Stomatal pores control gas exchange in leaves. Changes in stomatal aperture are induced by many environmental factors, such as light and the phytohormone abscisic acid (ABA). The cytosolic Ca2+ concentration [Ca2+]cyt in guard cells is an important regulatory signal controlling stomatal aperture. Rises in cytosolic Ca2+ cause activation of guard cell anion efflux channels and downregulation of K+ uptake channels (Schroeder and Hagiwara, 1989), which provide mechanisms for Ca2+-dependent stomatal closing (Gilroy et al., 1990). The hormone ABA is known to induce increases in [Ca2+]cytin guard cells (McAinsh et al., 1990; Schroeder and Hagiwara, 1990; Gilroy et al., 1991), however, many of the molecular mechanisms in the signal transduction pathway, beginning with ABA receptors and leading to downstream targets remain unknown. In addition, several studies have shown that within populations of guard cells some cells do not show detectable increases in [Ca2+]cyt following exposure to ABA, leading to the suggestion that Ca2+ -independent ABA signaling pathways also exist in guard cells (Allan et al., 1994).
In previous studies, measurements of [Ca2+]cytin guard cells have been conducted using free acid forms of calcium sensitive fluorescent dyes (Grynkiewicz et al. 1985) introduced either by microinjection or by loading protoplasts during patch clamp experiments (Gilroy et al., 1990; McAinsh et al., 1990; Schroeder and Hagiwara, 1990). A limitation of these techniques is that only a single guard cell can be assayed at one time. In addition, these experimental approaches are more difficult using Arabidopsis due to the relatively small size of guard cells, though Arabidopsis mutants provide valuable backgrounds for studying ABA signaling in guard cells (Pei et al., 1997).
In plant cells, Ca2+-sensitive AM-ester dyes are usually degraded before loading by extracellular esterases or partitioned into plant vacuoles, hindering [Ca2+]cyt measurements. Here, we report on the development of a protocol for loading the calcium sensitive dye Calcium Green-1 AM into the cytoplasm of many guard cells within epidermal strips. The response of many guard cells to ABA could then be measured simultaneously. We show here unpublished results obtained with this method and also discuss limitations of the method.
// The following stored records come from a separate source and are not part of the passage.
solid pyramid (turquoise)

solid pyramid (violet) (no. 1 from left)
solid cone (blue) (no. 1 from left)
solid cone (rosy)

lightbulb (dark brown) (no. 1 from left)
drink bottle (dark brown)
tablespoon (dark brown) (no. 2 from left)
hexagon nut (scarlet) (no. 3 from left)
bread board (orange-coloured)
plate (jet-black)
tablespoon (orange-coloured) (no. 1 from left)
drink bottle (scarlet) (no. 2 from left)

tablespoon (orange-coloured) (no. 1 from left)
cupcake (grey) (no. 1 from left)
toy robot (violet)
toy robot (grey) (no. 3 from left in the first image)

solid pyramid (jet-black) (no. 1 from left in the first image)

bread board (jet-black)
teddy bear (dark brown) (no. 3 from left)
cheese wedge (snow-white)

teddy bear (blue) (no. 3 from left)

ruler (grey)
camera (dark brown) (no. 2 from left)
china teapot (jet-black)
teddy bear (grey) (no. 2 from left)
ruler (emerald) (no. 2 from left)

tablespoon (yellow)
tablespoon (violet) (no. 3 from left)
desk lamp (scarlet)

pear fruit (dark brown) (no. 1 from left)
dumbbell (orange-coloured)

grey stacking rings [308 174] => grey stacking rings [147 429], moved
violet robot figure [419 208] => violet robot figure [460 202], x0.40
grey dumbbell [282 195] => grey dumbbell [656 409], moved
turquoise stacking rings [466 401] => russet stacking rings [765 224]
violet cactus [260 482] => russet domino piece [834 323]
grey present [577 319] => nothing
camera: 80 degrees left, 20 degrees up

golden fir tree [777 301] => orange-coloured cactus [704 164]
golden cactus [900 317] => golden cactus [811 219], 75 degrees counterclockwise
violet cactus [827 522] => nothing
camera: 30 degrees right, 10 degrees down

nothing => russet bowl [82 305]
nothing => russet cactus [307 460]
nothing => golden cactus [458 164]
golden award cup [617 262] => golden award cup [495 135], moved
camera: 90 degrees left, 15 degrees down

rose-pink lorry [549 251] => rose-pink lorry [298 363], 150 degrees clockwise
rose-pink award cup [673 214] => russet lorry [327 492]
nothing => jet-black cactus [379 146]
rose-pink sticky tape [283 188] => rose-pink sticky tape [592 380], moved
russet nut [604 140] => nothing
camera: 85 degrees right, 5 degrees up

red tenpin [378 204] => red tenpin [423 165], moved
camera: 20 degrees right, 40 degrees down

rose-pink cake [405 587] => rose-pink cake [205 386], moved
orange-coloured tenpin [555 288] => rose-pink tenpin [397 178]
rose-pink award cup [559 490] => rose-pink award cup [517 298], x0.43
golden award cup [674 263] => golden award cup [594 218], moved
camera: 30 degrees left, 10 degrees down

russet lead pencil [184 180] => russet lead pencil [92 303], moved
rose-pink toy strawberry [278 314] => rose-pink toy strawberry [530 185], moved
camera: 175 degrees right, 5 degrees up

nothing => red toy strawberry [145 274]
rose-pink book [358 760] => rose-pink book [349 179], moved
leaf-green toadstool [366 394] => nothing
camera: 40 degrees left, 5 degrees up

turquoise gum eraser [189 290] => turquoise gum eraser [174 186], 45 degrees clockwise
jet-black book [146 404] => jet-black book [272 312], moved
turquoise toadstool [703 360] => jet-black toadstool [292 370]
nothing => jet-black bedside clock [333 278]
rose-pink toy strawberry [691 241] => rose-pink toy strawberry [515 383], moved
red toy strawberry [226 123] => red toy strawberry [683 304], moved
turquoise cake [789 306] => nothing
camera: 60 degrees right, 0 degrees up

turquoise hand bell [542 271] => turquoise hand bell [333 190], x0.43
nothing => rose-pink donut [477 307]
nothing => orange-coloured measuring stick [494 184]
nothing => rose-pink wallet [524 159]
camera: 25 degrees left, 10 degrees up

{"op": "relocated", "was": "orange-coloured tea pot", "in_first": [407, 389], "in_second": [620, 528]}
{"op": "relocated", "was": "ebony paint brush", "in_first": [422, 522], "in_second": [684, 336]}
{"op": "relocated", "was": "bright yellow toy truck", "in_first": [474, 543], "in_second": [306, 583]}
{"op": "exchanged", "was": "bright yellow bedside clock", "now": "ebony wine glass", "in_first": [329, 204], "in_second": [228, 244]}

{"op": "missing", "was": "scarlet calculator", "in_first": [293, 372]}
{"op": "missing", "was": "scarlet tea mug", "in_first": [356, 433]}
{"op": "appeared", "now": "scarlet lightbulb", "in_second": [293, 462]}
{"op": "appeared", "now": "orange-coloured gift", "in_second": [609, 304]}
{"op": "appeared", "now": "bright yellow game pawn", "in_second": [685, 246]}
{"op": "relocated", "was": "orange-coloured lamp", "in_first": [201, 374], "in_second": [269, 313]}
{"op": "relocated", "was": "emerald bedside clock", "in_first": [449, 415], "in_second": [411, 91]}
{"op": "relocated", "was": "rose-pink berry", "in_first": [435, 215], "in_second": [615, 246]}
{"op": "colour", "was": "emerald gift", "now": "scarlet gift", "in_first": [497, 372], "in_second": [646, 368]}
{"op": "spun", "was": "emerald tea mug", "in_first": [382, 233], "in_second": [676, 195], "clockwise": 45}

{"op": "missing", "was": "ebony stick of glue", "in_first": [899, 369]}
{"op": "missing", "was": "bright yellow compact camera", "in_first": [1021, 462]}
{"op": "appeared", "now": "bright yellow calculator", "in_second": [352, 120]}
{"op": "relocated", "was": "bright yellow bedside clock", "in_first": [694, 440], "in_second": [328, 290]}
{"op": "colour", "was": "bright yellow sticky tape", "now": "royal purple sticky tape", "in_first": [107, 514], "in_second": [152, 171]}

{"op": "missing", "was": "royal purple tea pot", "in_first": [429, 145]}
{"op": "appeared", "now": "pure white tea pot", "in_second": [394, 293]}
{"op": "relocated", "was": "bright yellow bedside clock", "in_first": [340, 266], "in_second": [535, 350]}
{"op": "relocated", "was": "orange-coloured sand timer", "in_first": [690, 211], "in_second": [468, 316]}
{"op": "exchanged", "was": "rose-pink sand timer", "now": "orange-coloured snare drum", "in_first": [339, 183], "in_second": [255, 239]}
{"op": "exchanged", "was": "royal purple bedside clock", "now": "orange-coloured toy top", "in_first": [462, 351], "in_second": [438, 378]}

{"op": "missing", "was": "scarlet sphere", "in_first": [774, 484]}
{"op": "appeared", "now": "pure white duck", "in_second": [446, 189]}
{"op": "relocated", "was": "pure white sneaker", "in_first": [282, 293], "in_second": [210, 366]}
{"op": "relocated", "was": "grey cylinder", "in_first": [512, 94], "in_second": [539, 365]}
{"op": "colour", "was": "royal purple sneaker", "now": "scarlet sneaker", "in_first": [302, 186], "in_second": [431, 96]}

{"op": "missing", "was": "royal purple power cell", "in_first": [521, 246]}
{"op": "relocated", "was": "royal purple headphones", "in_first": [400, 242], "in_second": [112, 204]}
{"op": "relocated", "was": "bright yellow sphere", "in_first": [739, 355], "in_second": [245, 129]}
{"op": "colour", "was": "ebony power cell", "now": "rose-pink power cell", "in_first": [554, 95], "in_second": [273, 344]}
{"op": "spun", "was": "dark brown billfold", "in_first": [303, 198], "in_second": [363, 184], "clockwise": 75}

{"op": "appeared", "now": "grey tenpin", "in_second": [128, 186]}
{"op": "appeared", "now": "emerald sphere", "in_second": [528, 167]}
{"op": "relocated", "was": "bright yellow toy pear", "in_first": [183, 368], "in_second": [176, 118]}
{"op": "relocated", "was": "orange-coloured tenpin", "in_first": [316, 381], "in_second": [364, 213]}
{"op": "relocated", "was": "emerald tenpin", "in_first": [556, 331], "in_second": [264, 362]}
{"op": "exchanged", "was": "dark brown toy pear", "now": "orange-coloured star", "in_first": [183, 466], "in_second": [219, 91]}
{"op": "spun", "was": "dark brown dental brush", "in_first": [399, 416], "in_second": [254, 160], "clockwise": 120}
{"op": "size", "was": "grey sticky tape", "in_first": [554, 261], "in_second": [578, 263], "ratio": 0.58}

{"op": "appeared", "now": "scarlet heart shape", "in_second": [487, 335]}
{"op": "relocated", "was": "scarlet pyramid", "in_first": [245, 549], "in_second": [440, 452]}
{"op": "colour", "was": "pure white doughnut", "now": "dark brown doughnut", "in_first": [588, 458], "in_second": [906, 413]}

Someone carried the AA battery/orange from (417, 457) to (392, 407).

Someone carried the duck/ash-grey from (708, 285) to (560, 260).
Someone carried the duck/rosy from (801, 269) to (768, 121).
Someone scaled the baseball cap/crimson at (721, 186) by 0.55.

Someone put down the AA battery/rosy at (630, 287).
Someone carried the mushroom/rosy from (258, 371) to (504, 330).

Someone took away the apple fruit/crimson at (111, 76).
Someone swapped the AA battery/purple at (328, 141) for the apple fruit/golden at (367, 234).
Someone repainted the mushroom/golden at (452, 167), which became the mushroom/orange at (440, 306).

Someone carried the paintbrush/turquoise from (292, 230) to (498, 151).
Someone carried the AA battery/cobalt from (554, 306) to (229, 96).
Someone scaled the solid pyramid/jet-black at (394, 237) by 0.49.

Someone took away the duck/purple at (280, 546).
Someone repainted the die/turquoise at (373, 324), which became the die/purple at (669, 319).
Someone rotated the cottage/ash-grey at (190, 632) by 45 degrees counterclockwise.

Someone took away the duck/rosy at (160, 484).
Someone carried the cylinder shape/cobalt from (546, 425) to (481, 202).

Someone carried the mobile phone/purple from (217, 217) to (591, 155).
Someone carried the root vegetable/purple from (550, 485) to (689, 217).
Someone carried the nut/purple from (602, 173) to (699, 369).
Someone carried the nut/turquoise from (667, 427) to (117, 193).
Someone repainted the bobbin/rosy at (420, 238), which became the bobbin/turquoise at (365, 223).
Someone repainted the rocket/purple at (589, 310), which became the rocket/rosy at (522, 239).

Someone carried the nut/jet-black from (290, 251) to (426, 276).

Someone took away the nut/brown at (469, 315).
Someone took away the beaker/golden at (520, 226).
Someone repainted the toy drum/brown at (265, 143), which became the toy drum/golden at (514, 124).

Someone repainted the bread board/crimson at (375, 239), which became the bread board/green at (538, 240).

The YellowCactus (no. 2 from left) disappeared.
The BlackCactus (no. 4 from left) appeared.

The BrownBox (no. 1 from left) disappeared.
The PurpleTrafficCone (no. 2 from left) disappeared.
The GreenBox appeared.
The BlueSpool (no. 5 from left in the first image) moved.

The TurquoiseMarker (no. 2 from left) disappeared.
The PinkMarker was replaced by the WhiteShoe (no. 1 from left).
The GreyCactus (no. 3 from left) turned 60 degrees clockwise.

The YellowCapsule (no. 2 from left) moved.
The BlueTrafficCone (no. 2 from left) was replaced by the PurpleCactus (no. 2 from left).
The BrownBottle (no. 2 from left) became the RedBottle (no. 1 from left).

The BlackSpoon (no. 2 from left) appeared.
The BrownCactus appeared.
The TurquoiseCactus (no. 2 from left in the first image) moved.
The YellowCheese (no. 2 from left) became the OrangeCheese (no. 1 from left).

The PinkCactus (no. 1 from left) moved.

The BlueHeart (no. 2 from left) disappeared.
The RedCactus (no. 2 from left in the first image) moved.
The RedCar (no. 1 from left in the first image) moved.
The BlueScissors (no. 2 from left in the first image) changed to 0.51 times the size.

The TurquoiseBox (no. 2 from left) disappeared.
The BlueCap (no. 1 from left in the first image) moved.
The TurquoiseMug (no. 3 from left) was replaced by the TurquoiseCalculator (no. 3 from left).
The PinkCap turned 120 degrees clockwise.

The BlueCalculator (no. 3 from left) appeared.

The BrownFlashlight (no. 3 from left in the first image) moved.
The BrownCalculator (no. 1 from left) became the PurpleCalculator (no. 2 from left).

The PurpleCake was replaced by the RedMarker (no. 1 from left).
This procedure could be applied to loading of other ester probes into plant cells. We have subsequently adapted and developed other methods for loading of the acid forms of quantitative ratiometric calcium indicators fura-2 and Indo-1 into the cytoplasm of guard cells (K. Kuchitsu and Schroeder, data not shown). These methods for loading the ratiometric dyes Indo-1 and fura-2 and transgenic expression of cameleon Ca2+ indicator proteins are being published elsewhere (Allen et al., 1999; Allen et al., 1999b). We are depositing Calcium Green-1 AM-ester loading studies on the web, for those who are interested and because several laboratories have requested the protocol.
Young rosette leaves of Arabidopsis thaliana L. (Landsberg erecta ) were blended in cold distilled water for approximately 90 seconds (Pei et al., 1997). Epidermal fragments were collected on a polyethylene mesh (292 Ám, Spectrum). Isolated guard cells from Arabidopsis have previously been shown to be responsive to physiological stimuli (Pei et al., 1997).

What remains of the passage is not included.